C. Plaintiff's Retaliation Claim
Title VII's anti-retaliation provision prohibits retaliation against an employee for opposing a discriminatory employment practice or participating in an "investigation, proceeding, or hearing" concerning employment discrimination. 42 U.S.C. § 2000e-3(a). Retaliation claims based on circumstantial evidence are analyzed under the McDonnell Douglas burden-shifting framework discussed above. Brown v. Ala. Dep't of Transp., 597 F.3d 1160, 1181 (11th Cir. 2010). A plaintiff can establish a prima facie case of retaliation by showing that (1) she engaged in statutorily protected activity, (2) she suffered an adverse employment action, and (3) there is a causal relationship between the two events. Id. The employer then has the opportunity to articulate a non-retaliatory reason for its employment action, which the plaintiff can rebut with evidence of pretext. Id. at 1181-82.
Plaintiff acknowledges that she did not actually engage in any protected activity. In support of her prima facie retaliation case, Plaintiff relies on a "perception theory" of protected conduct. See Fogleman v. Mercy Hosp., Inc., 283 F.3d 561 (3d Cir. 2002). Under the perception theory, a plaintiff can show retaliation based on her employer's mistaken belief that she engaged in protected activity. Id. at 571-72. Although Plaintiff denies that she ever complained about race discrimination, she claims that she was targeted and ultimately terminated because Defendants mistakenly believed Latimer's report that Plaintiff had accused him of racial profiling. According to Plaintiff, this satisfies the protected activity requirement.

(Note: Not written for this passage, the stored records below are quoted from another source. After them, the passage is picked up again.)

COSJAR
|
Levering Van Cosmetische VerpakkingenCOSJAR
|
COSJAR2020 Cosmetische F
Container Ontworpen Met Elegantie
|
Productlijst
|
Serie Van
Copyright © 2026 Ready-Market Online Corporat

We have not adopted the perception theory of retaliation, and this case does not require us to decide whether the theory is valid in this Circuit. Assuming Plaintiff can somehow establish protected activity and the other prongs of her prima facie case, Defendants assert that Plaintiff was terminated because she lied and fabricated allegations against Latimer in her rebuttal statement. Plaintiff's conduct, which is well-documented in the record, was categorized as a Group III offense warranting immediate termination under the County's disciplinary policy. In addition, Plaintiff's rebuttal statements called into question her trustworthiness, which is an essential quality for a dispatcher. These explanations constitute legitimate non-retaliatory reasons for Plaintiff's termination, which Plaintiff has failed to rebut with any evidence of pretext. Defendants are thus entitled to summary judgment on Plaintiff's retaliation claim. See Rojas v. Florida, 285 F.3d 1339, 1344 (11th Cir. 2002) (affirming summary judgment on a plaintiff's retaliation claim where she failed to present sufficient pretext to rebut the non-retaliatory reasons offered for her termination).
For all of the above reasons, we find that the district court properly granted summary judgment to Defendants on Plaintiff's Title VII and FCRA claims. Accordingly, the district court's judgment is AFFIRMED.